I Don’t Do Diaries

Don't Do

Last month, inspired by a chapter in Shauna Niequist’s Bittersweet: Thoughts on Change, Grace, and Learning the Hard Way, my book club shared things we don’t do.  There was a triumphant gleefulness in the way we declared ourselves free of the things that make our lives heavy: Megan doesn’t watch scary movies.  Ever.  Colleen does not read science fiction or fantasy–do not try and talk about Tolkien with this woman.  Seriously.

I don’t do diaries.  I don’t do journals, either.  During the years before I learned this about myself, I purchased some truly lovely blank books with the intent to fill them faithfully.  Each journal, dutifully begun, accrued only a handful of entries.  I am introspective to the nth degree, but I was never able to make daily journaling a habit.  Re-reading various attempts has prejudiced me against further action.  Free-writing, I’ve discovered, finds me maudlin, and I have no desire to revisit the worst version of a particular moment.  Better by far that I should forget and smile than remember and be sad.

Reading with Friends

Last week a member of my book club asked me if I’d liked the book we read last month.  “Well, I certainly don’t think I would be friends with the author,” I found myself telling her.  I think my friend understood what I was trying to say: the book had been okay, but I probably wouldn’t read it again, and I didn’t feel the kind of connection with the author that I had expected to.

Book club books.

Book club books.

Later, I began to think about the assessment I had offered.  Given the amount of time and effort I have spent learning how to talk and write about books, the assessment was uncharacteristic.  I was just as prepared to tell my friend that the book’s narrative structure didn’t quite work for me, or that I found the narrator (it was a memoir) unreliable.  Instead of telling her what I thought, however, I told her how I felt.  The former is what you do in graduate school; the latter is what you learn not to do in graduate school.  If you absolutely must tell someone that you loved a book or an article, make it a peer and not a professor. Or at least be prepared to cite page numbers and passages.

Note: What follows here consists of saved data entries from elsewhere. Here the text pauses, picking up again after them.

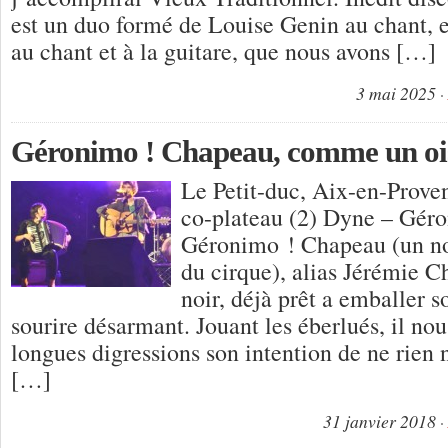
est un duo formé de Louise Genin au chant, 
au chant et à la guitare, que nous avons […]
3 mai 2025
Géronimo ! Chapeau, comme un ois
Le Petit-duc, Aix-en-Prove
co-plateau (2) Dyne – Gé
Géronimo ! Chapeau (un no
du cirque), alias Jérémie 
noir, déjà prêt a emballer 
sourire désarmant. Jouant les éberlués, il nou
longues digressions son intention de ne rien n
[…]
31 janvier 2018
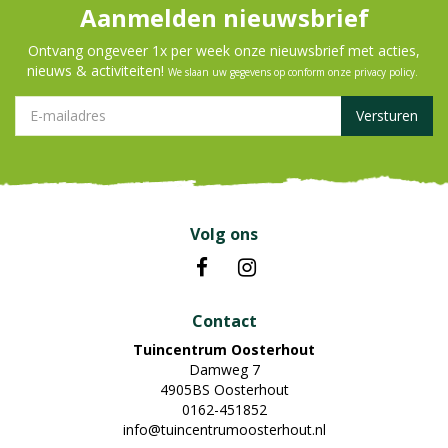
Aanmelden nieuwsbrief
Ontvang ongeveer 1x per week onze nieuwsbrief met acties,
nieuws & activiteiten!
We slaan uw gegevens op conform onze
privacy policy
.
Volg ons
Contact
Tuincentrum Oosterhout
Damweg 7
4905BS Oosterhout
0162-451852
info@tuincentrumoosterhout.nl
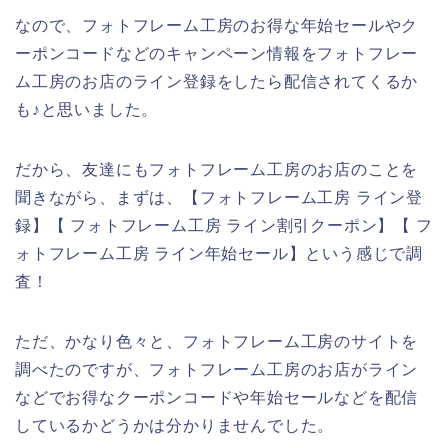
なので、フォトフレーム工房のお得な年始セールやク
ーポンコードなどのキャンペーン情報をフォトフレー
ム工房のお店のライン登録をしたら配信されてくるか
も♪と思いました。
だから、友達にもフォトフレーム工房のお店のことを
聞きながら、まずは、【フォトフレーム工房 ライン登
録】【 フォトフレーム工房 ライン割引クーポン】【 フ
ォトフレーム工房 ライン年始セール】という感じで調
査！
ただ、かなり色々と、フォトフレーム工房のサイトを
調べたのですが、フォトフレーム工房のお店がライン
などでお得なクーポンコードや年始セールなどを配信
しているかどうかは分かりませんでした。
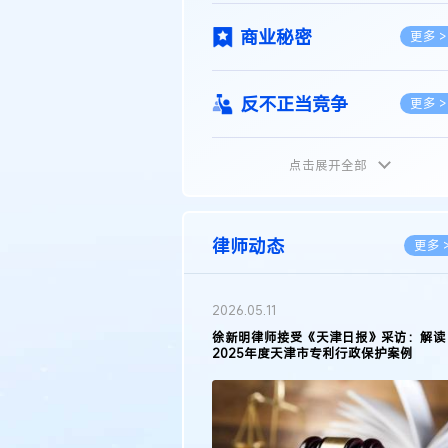
商业秘密
更多 >
反不正当竞争
更多 >
点击展开全部
植物新品种
更多 >
地理标志
更多 >
律师动态
更多 
集成电路布图设计
更多 >
2026.05.11
徐新明律师接受《天津日报》采访：解读
2025年度天津市专利行政保护案例
技术合同
更多 >
传统文化
更多 >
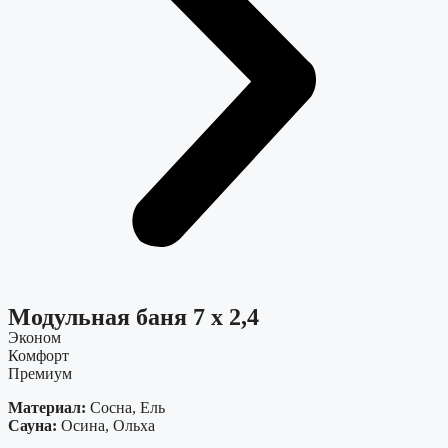
Модульная баня 7 х 2,4
Эконом
Комфорт
Премиум
Материал:
Сосна, Ель
Сауна:
Осина, Ольха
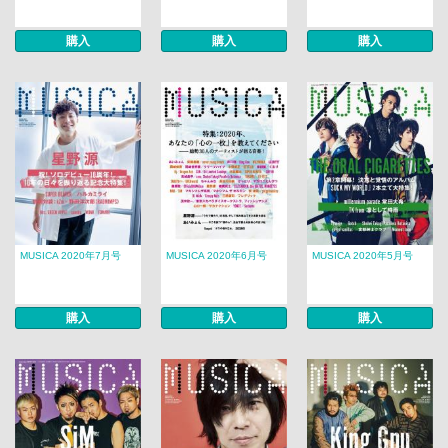
購入
購入
購入
MUSICA 2020年7月号
MUSICA 2020年6月号
MUSICA 2020年5月号
購入
購入
購入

When I started thinking about the dichotomy of evaluation–what I think versus how I feel–I was surprised that I had neither considered it, nor the circumstances that dictate the particular way I read and respond to a book, before.  Whether I’m reading an academic tome or a novel, as an assignment or for pleasure, I read in very much the same manner: actively.  Books read or re-read after a certain point in my life inevitably bear scribbles in the margins, page corners turned down, and hastily stuck Post-it notes.  The book in question had all of the above. Despite considering it an assignment (book club books are chosen for me, and I am expected–in my current book club, at least–to have completed the reading and have something to say about it) and thus worthy of my well-trained discernment, I instead declared the author unfriendable.

It must have been sitting down with a group of like-minded women whose company I enjoy. It must have been the snacks.  It must have been the wine.  Yet all of these factors have figured prominently in highly enjoyable discussions I’ve shared with fellow academics, too.  Maybe it was these particular friends.  Maybe I’ve always secretly yearned to be friends with the authors I read.  Maybe I just felt comfortable.